GIVEN PASSAGE:
"""

Discussion in 'Bass' started by Imunk, Jan 15, 2006.

  1. Imunk

    Imunk Guest

    hello guys!

    I've got data for mixing from a band.
    Some of The recording data is full of dirt. I already advice them to record again some of them. but they its just for demo, so they think it's not necessary. But, this is a big problem to me. Because its mean, Hard work over day and night before mix.

    Some of them were vocal, kick, snare and bass!

    They always muddy, vocal honky, thin and full of noises. especially when i compress them.

    For the bass i just used eq to get best quality even the dirt come over!because i compress and cut the unnecessary freq, finally maximazer.But its still sound fatiquing.Sometime i use multiple eq, the reason is some eq max has 10 band (wave Q10).

    For all of them, i found i lost my highs!caused i try to remove the noises.

    Can somebody help for this?

    Thanks a lot.

"""

Dataset entries:
"""

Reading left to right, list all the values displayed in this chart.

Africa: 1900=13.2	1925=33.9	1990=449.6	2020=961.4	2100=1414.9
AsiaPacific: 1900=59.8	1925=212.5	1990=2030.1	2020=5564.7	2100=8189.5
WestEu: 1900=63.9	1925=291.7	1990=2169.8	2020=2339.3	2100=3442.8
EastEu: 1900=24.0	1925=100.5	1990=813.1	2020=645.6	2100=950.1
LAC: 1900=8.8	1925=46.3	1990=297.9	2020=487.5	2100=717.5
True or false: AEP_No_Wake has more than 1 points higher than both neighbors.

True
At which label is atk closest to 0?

"""

From the forum post about mixing a band's recordings, repeat word for word the part that begins with the words containing "Discussion in 'Bass'" and ends with "night before mix.".

Discussion in 'Bass' started by Imunk, Jan 15, 2006.

  1. Imunk

    Imunk Guest

    hello guys!

    I've got data for mixing from a band.
    Some of The recording data is full of dirt. I already advice them to record again some of them. but they its just for demo, so they think it's not necessary. But, this is a big problem to me. Because its mean, Hard work over day and night before mix.